In the material below, find each line with the word "Córdoba" and copy it.
==================================================
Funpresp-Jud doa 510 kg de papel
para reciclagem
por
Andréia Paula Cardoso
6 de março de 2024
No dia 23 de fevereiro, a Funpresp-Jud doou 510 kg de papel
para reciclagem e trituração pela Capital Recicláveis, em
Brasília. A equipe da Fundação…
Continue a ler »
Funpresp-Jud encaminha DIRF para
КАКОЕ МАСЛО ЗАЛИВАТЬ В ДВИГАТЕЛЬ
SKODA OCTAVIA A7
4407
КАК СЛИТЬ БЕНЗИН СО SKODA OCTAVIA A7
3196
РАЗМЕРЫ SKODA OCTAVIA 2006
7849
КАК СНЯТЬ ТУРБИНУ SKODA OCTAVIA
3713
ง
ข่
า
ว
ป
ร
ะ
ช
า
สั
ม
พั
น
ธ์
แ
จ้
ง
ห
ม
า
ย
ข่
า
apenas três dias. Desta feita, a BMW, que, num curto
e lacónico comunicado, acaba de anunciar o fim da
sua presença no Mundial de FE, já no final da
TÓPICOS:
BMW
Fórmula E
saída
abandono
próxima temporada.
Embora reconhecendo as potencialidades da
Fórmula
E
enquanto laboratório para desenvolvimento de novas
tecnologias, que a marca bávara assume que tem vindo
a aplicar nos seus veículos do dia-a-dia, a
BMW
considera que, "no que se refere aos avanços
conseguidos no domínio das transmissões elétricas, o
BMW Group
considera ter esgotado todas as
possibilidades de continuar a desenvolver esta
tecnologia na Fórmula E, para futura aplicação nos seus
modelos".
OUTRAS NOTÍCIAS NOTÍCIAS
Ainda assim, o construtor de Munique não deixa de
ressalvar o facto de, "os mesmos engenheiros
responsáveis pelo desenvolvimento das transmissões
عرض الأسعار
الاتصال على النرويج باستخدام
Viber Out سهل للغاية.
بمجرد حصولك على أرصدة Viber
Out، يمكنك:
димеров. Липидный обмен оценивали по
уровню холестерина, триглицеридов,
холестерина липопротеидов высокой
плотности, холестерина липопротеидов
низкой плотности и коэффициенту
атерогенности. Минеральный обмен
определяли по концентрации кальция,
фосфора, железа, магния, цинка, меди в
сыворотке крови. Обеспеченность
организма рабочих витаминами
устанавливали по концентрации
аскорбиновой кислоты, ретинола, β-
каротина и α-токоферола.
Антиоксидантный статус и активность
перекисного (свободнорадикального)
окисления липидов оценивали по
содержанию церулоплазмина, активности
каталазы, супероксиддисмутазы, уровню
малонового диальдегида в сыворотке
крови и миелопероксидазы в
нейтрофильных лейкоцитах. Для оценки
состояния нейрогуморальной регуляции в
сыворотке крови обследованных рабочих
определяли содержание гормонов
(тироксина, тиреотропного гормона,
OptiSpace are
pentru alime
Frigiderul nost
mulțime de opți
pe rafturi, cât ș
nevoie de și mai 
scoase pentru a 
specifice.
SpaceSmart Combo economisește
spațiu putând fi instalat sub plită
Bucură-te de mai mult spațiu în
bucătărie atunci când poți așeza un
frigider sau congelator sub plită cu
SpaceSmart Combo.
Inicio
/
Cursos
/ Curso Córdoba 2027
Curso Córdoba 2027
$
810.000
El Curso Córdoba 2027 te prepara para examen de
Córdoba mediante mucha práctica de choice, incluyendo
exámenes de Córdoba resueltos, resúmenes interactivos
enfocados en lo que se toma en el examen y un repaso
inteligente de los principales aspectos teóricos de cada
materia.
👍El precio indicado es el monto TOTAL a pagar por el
==================================================
# [Response to the task]
/ Curso Córdoba 2027
Curso Córdoba 2027
El Curso Córdoba 2027 te prepara para examen de
Córdoba mediante mucha práctica de choice, incluyendo
exámenes de Córdoba resueltos, resúmenes interactivos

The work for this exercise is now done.